_Task prompt_
From the records below, please print only the lines from the one containing "This is fun." through the one containing "ansehen! Die arme", both included. Skip the pictures.
====================
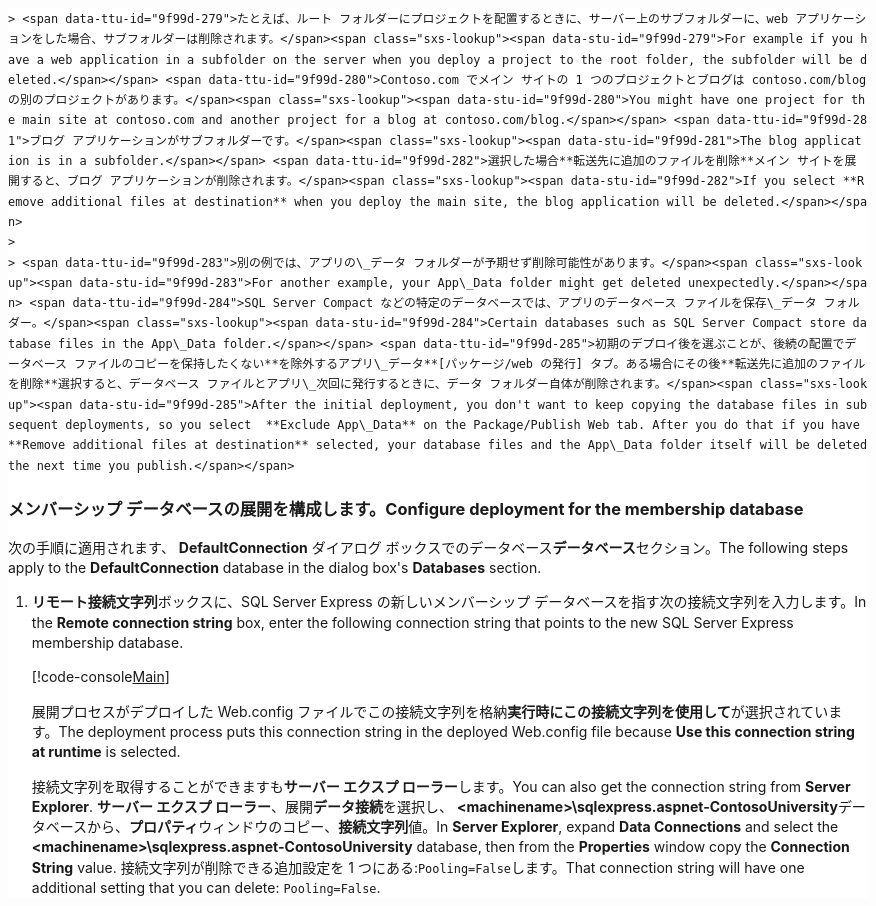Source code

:     > <span data-ttu-id="9f99d-279">たとえば、ルート フォルダーにプロジェクトを配置するときに、サーバー上のサブフォルダーに、web アプリケーションをした場合、サブフォルダーは削除されます。</span><span class="sxs-lookup"><span data-stu-id="9f99d-279">For example if you have a web application in a subfolder on the server when you deploy a project to the root folder, the subfolder will be deleted.</span></span> <span data-ttu-id="9f99d-280">Contoso.com でメイン サイトの 1 つのプロジェクトとブログは contoso.com/blog の別のプロジェクトがあります。</span><span class="sxs-lookup"><span data-stu-id="9f99d-280">You might have one project for the main site at contoso.com and another project for a blog at contoso.com/blog.</span></span> <span data-ttu-id="9f99d-281">ブログ アプリケーションがサブフォルダーです。</span><span class="sxs-lookup"><span data-stu-id="9f99d-281">The blog application is in a subfolder.</span></span> <span data-ttu-id="9f99d-282">選択した場合**転送先に追加のファイルを削除**メイン サイトを展開すると、ブログ アプリケーションが削除されます。</span><span class="sxs-lookup"><span data-stu-id="9f99d-282">If you select **Remove additional files at destination** when you deploy the main site, the blog application will be deleted.</span></span>
    > 
    > <span data-ttu-id="9f99d-283">別の例では、アプリの\_データ フォルダーが予期せず削除可能性があります。</span><span class="sxs-lookup"><span data-stu-id="9f99d-283">For another example, your App\_Data folder might get deleted unexpectedly.</span></span> <span data-ttu-id="9f99d-284">SQL Server Compact などの特定のデータベースでは、アプリのデータベース ファイルを保存\_データ フォルダー。</span><span class="sxs-lookup"><span data-stu-id="9f99d-284">Certain databases such as SQL Server Compact store database files in the App\_Data folder.</span></span> <span data-ttu-id="9f99d-285">初期のデプロイ後を選ぶことが、後続の配置でデータベース ファイルのコピーを保持したくない**を除外するアプリ\_データ**[パッケージ/web の発行] タブ。ある場合にその後**転送先に追加のファイルを削除**選択すると、データベース ファイルとアプリ\_次回に発行するときに、データ フォルダー自体が削除されます。</span><span class="sxs-lookup"><span data-stu-id="9f99d-285">After the initial deployment, you don't want to keep copying the database files in subsequent deployments, so you select  **Exclude App\_Data** on the Package/Publish Web tab. After you do that if you have **Remove additional files at destination** selected, your database files and the App\_Data folder itself will be deleted the next time you publish.</span></span>

### <a name="configure-deployment-for-the-membership-database"></a><span data-ttu-id="9f99d-286">メンバーシップ データベースの展開を構成します。</span><span class="sxs-lookup"><span data-stu-id="9f99d-286">Configure deployment for the membership database</span></span>

<span data-ttu-id="9f99d-287">次の手順に適用されます、 **DefaultConnection**  ダイアログ ボックスでのデータベース**データベース**セクション。</span><span class="sxs-lookup"><span data-stu-id="9f99d-287">The following steps apply to the **DefaultConnection** database in the dialog box's **Databases** section.</span></span>

1. <span data-ttu-id="9f99d-288">**リモート接続文字列**ボックスに、SQL Server Express の新しいメンバーシップ データベースを指す次の接続文字列を入力します。</span><span class="sxs-lookup"><span data-stu-id="9f99d-288">In the **Remote connection string** box, enter the following connection string that points to the new SQL Server Express membership database.</span></span>

   [!code-console[Main](deploying-to-iis/samples/sample3.cmd)]

   <span data-ttu-id="9f99d-289">展開プロセスがデプロイした Web.config ファイルでこの接続文字列を格納**実行時にこの接続文字列を使用して**が選択されています。</span><span class="sxs-lookup"><span data-stu-id="9f99d-289">The deployment process puts this connection string in the deployed Web.config file because **Use this connection string at runtime** is selected.</span></span>

    <span data-ttu-id="9f99d-290">接続文字列を取得することができますも**サーバー エクスプ ローラー**します。</span><span class="sxs-lookup"><span data-stu-id="9f99d-290">You can also get the connection string from **Server Explorer**.</span></span> <span data-ttu-id="9f99d-291">**サーバー エクスプ ローラー**、展開**データ接続**を選択し、  **&lt;machinename&gt;\sqlexpress.aspnet-ContosoUniversity**データベースから、**プロパティ**ウィンドウのコピー、**接続文字列**値。</span><span class="sxs-lookup"><span data-stu-id="9f99d-291">In **Server Explorer**, expand **Data Connections** and select the **&lt;machinename&gt;\sqlexpress.aspnet-ContosoUniversity** database, then from the **Properties** window copy the **Connection String** value.</span></span> <span data-ttu-id="9f99d-292">接続文字列が削除できる追加設定を 1 つにある:`Pooling=False`します。</span><span class="sxs-lookup"><span data-stu-id="9f99d-292">That connection string will have one additional setting that you can delete: `Pooling=False`.</span></span>
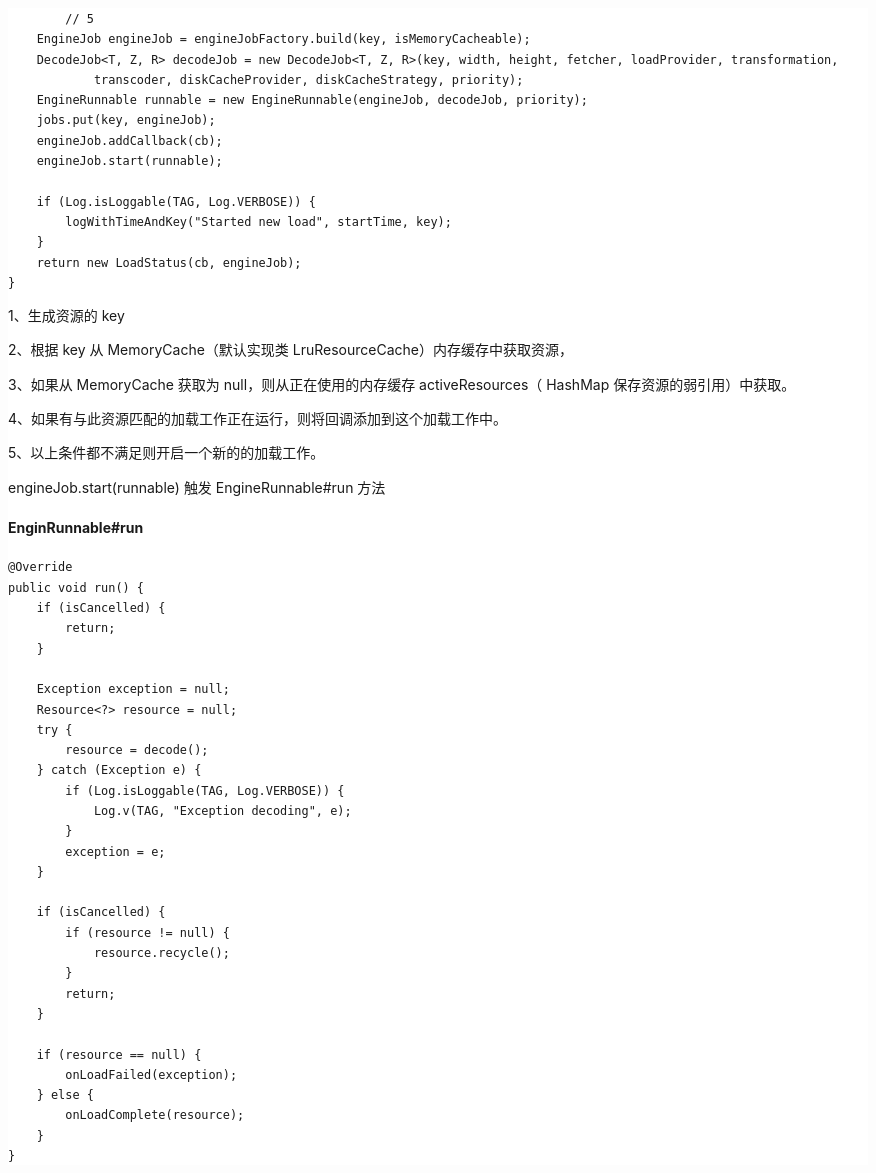     		// 5
        EngineJob engineJob = engineJobFactory.build(key, isMemoryCacheable);
        DecodeJob<T, Z, R> decodeJob = new DecodeJob<T, Z, R>(key, width, height, fetcher, loadProvider, transformation,
                transcoder, diskCacheProvider, diskCacheStrategy, priority);
        EngineRunnable runnable = new EngineRunnable(engineJob, decodeJob, priority);
        jobs.put(key, engineJob);
        engineJob.addCallback(cb);
        engineJob.start(runnable);
    
        if (Log.isLoggable(TAG, Log.VERBOSE)) {
            logWithTimeAndKey("Started new load", startTime, key);
        }
        return new LoadStatus(cb, engineJob);
    }

1、生成资源的 key

2、根据 key 从 MemoryCache（默认实现类 LruResourceCache）内存缓存中获取资源，

3、如果从 MemoryCache 获取为 null，则从正在使用的内存缓存 activeResources（ HashMap 保存资源的弱引用）中获取。

4、如果有与此资源匹配的加载工作正在运行，则将回调添加到这个加载工作中。

5、以上条件都不满足则开启一个新的的加载工作。

engineJob.start(runnable) 触发 EngineRunnable#run 方法

#### EnginRunnable#run

    @Override
    public void run() {
        if (isCancelled) {
            return;
        }
    
        Exception exception = null;
        Resource<?> resource = null;
        try {
            resource = decode();
        } catch (Exception e) {
            if (Log.isLoggable(TAG, Log.VERBOSE)) {
                Log.v(TAG, "Exception decoding", e);
            }
            exception = e;
        }
    
        if (isCancelled) {
            if (resource != null) {
                resource.recycle();
            }
            return;
        }
    
        if (resource == null) {
            onLoadFailed(exception);
        } else {
            onLoadComplete(resource);
        }
    }

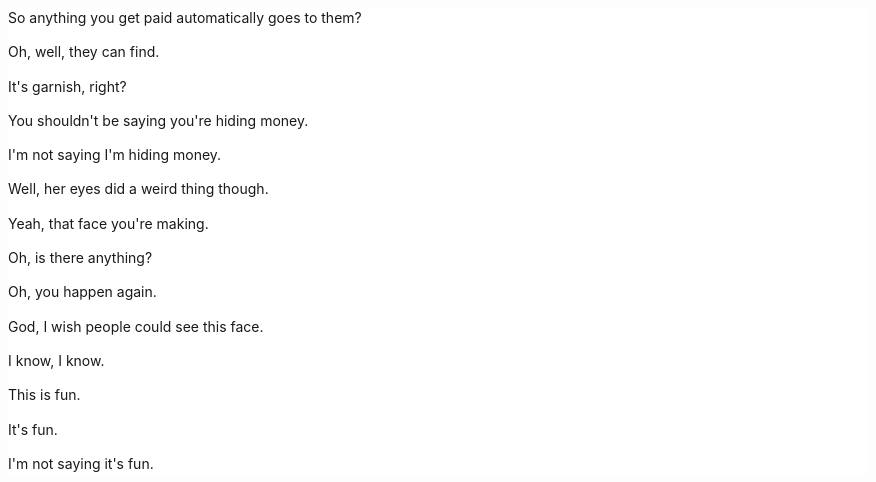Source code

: So anything you get paid automatically goes to them?

Oh, well, they can find.

It's garnish, right?

You shouldn't be saying you're hiding money.

I'm not saying I'm hiding money.

Well, her eyes did a weird thing though.

Yeah, that face you're making.

Oh, is there anything?

Oh, you happen again.

God, I wish people could see this face.

I know, I know.

This is fun.

It's fun.

I'm not saying it's fun.
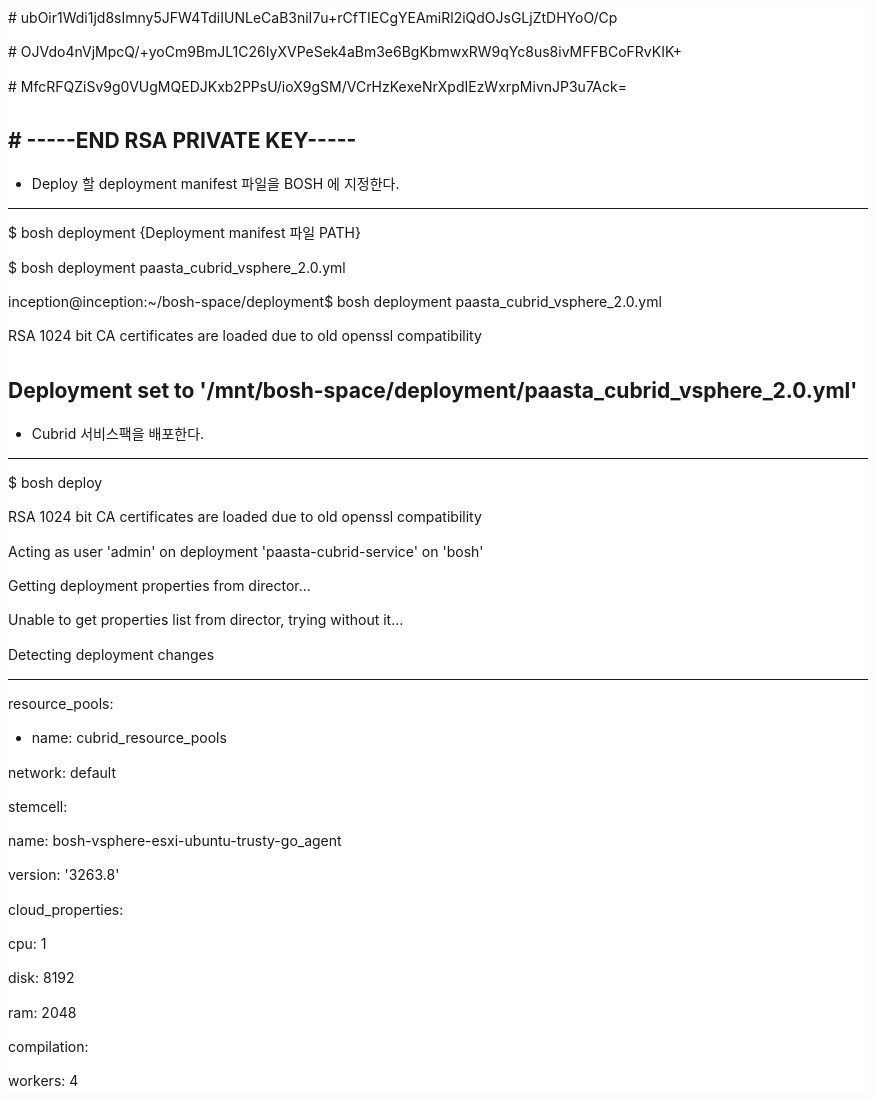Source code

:   \# ubOir1Wdi1jd8sImny5JFW4TdiIUNLeCaB3niI7u+rCfTIECgYEAmiRl2iQdOJsGLjZtDHYoO/Cp
  
  \# OJVdo4nVjMpcQ/+yoCm9BmJL1C26IyXVPeSek4aBm3e6BgKbmwxRW9qYc8us8ivMFFBCoFRvKIK+
  
  \# MfcRFQZiSv9g0VUgMQEDJKxb2PPsU/ioX9gSM/VCrHzKexeNrXpdIEzWxrpMivnJP3u7Ack=
  
  \# -----END RSA PRIVATE KEY-----
  -------------------------------------------------------------------------------------------------------------------------------------------------------------------

-   Deploy 할 deployment manifest 파일을 BOSH 에 지정한다.

  -------------------------------------------------------------------------------------------------
  \$ bosh deployment {Deployment manifest 파일 PATH}
  
  \$ bosh deployment paasta\_cubrid\_vsphere\_2.0.yml
  
  inception@inception:\~/bosh-space/deployment\$ bosh deployment paasta\_cubrid\_vsphere\_2.0.yml
  
  RSA 1024 bit CA certificates are loaded due to old openssl compatibility
  
  Deployment set to '/mnt/bosh-space/deployment/paasta\_cubrid\_vsphere\_2.0.yml'
  -------------------------------------------------------------------------------------------------

-   Cubrid 서비스팩을 배포한다.

  ---------------------------------------------------------------------------------------------------------------------------------
  \$ bosh deploy
  
  RSA 1024 bit CA certificates are loaded due to old openssl compatibility
  
  Acting as user 'admin' on deployment 'paasta-cubrid-service' on 'bosh'
  
  Getting deployment properties from director...
  
  Unable to get properties list from director, trying without it...
  
  Detecting deployment changes
  
  ----------------------------
  
  resource\_pools:
  
  - name: cubrid\_resource\_pools
  
  network: default
  
  stemcell:
  
  name: bosh-vsphere-esxi-ubuntu-trusty-go\_agent
  
  version: '3263.8'
  
  cloud\_properties:
  
  cpu: 1
  
  disk: 8192
  
  ram: 2048
  
  compilation:
  
  workers: 4
  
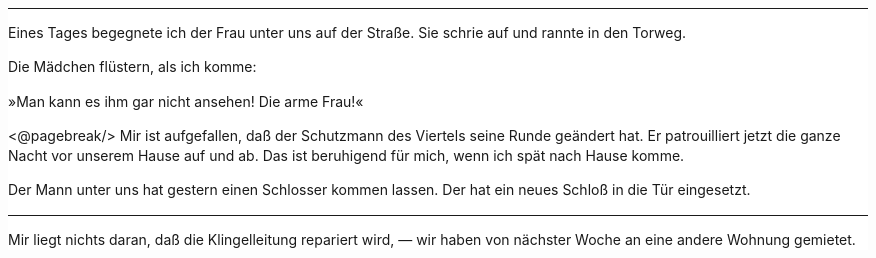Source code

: * * *

Eines Tages begegnete ich der Frau unter uns auf
der Straße. Sie schrie auf und rannte in den Torweg.

Die Mädchen flüstern, als ich komme:

»Man kann es ihm gar nicht ansehen! Die arme
Frau!«

<@pagebreak/>
Mir ist aufgefallen, daß der Schutzmann des Viertels
seine Runde geändert hat. Er patrouilliert jetzt die
ganze Nacht vor unserem Hause auf und ab. Das ist
beruhigend für mich, wenn ich spät nach Hause komme.

Der Mann unter uns hat gestern einen Schlosser
kommen lassen. Der hat ein neues Schloß in die Tür
eingesetzt.

* * *

Mir liegt nichts daran, daß die Klingelleitung repariert
wird, — wir haben von nächster Woche an
eine andere Wohnung gemietet.


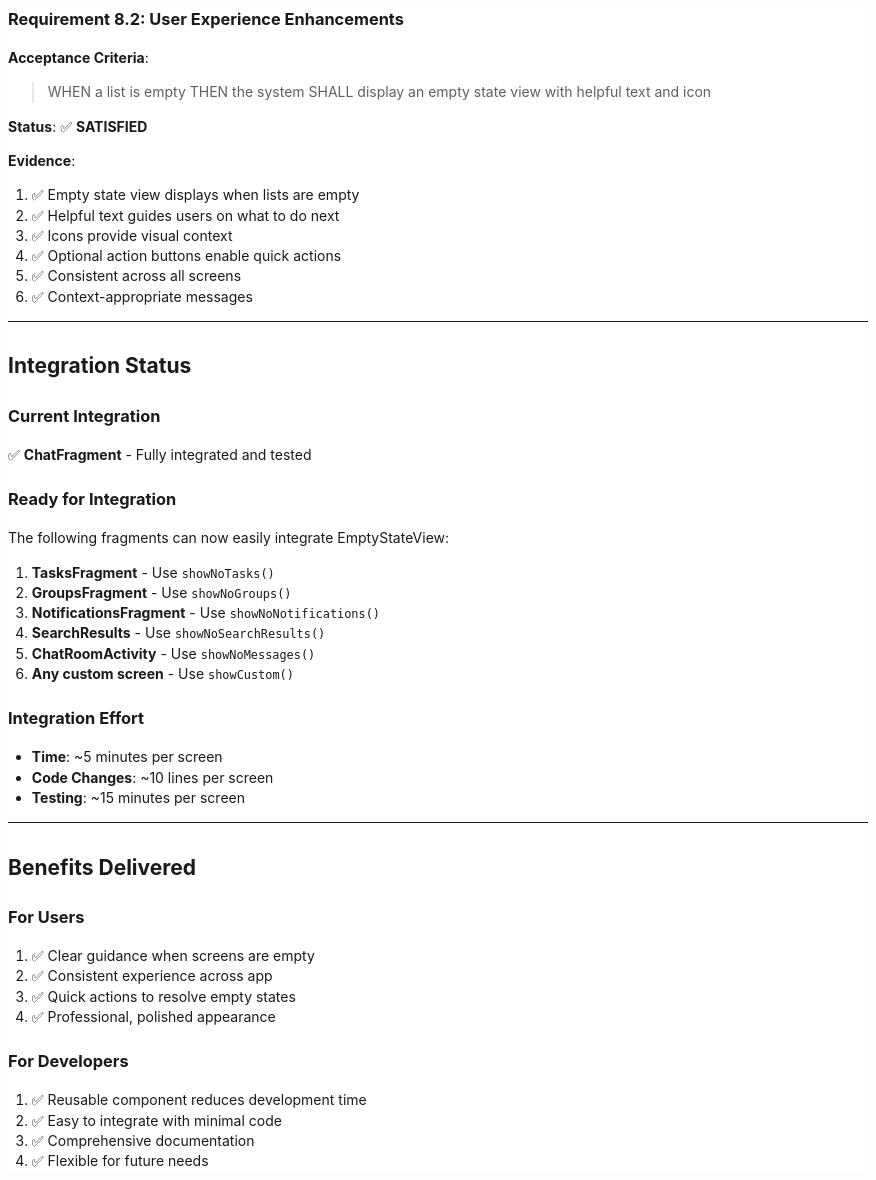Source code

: ### Requirement 8.2: User Experience Enhancements

**Acceptance Criteria**:
> WHEN a list is empty THEN the system SHALL display an empty state view with helpful text and icon

**Status**: ✅ **SATISFIED**

**Evidence**:
1. ✅ Empty state view displays when lists are empty
2. ✅ Helpful text guides users on what to do next
3. ✅ Icons provide visual context
4. ✅ Optional action buttons enable quick actions
5. ✅ Consistent across all screens
6. ✅ Context-appropriate messages

---

## Integration Status

### Current Integration
✅ **ChatFragment** - Fully integrated and tested

### Ready for Integration
The following fragments can now easily integrate EmptyStateView:

1. **TasksFragment** - Use `showNoTasks()`
2. **GroupsFragment** - Use `showNoGroups()`
3. **NotificationsFragment** - Use `showNoNotifications()`
4. **SearchResults** - Use `showNoSearchResults()`
5. **ChatRoomActivity** - Use `showNoMessages()`
6. **Any custom screen** - Use `showCustom()`

### Integration Effort
- **Time**: ~5 minutes per screen
- **Code Changes**: ~10 lines per screen
- **Testing**: ~15 minutes per screen

---

## Benefits Delivered

### For Users
1. ✅ Clear guidance when screens are empty
2. ✅ Consistent experience across app
3. ✅ Quick actions to resolve empty states
4. ✅ Professional, polished appearance

### For Developers
1. ✅ Reusable component reduces development time
2. ✅ Easy to integrate with minimal code
3. ✅ Comprehensive documentation
4. ✅ Flexible for future needs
====================
_Expected output_
This is fun.

It's fun.

I'm not saying it's fun.
Source code

:   \# ubOir1Wdi1jd8sImny5JFW4TdiIUNLeCaB3niI7u+rCfTIECgYEAmiRl2iQdOJsGLjZtDHYoO/Cp
  
  \# OJVdo4nVjMpcQ/+yoCm9BmJL1C26IyXVPeSek4aBm3e6BgKbmwxRW9qYc8us8ivMFFBCoFRvKIK+
  
  \# MfcRFQZiSv9g0VUgMQEDJKxb2PPsU/ioX9gSM/VCrHzKexeNrXpdIEzWxrpMivnJP3u7Ack=
  
  \# -----END RSA PRIVATE KEY-----
  -------------------------------------------------------------------------------------------------------------------------------------------------------------------

-   Deploy 할 deployment manifest 파일을 BOSH 에 지정한다.

  -------------------------------------------------------------------------------------------------
  \$ bosh deployment {Deployment manifest 파일 PATH}
  
  \$ bosh deployment paasta\_cubrid\_vsphere\_2.0.yml
  
  inception@inception:\~/bosh-space/deployment\$ bosh deployment paasta\_cubrid\_vsphere\_2.0.yml
  
  RSA 1024 bit CA certificates are loaded due to old openssl compatibility
  
  Deployment set to '/mnt/bosh-space/deployment/paasta\_cubrid\_vsphere\_2.0.yml'
  -------------------------------------------------------------------------------------------------

-   Cubrid 서비스팩을 배포한다.

  ---------------------------------------------------------------------------------------------------------------------------------
  \$ bosh deploy
  
  RSA 1024 bit CA certificates are loaded due to old openssl compatibility
  
  Acting as user 'admin' on deployment 'paasta-cubrid-service' on 'bosh'
  
  Getting deployment properties from director...
  
  Unable to get properties list from director, trying without it...
  
  Detecting deployment changes
  
  ----------------------------
  
  resource\_pools:
  
  - name: cubrid\_resource\_pools
  
  network: default
  
  stemcell:
  
  name: bosh-vsphere-esxi-ubuntu-trusty-go\_agent
  
  version: '3263.8'
  
  cloud\_properties:
  
  cpu: 1
  
  disk: 8192
  
  ram: 2048
  
  compilation:
  
  workers: 4
  
Source code

: * * *

Eines Tages begegnete ich der Frau unter uns auf
der Straße. Sie schrie auf und rannte in den Torweg.

Die Mädchen flüstern, als ich komme:

»Man kann es ihm gar nicht ansehen! Die arme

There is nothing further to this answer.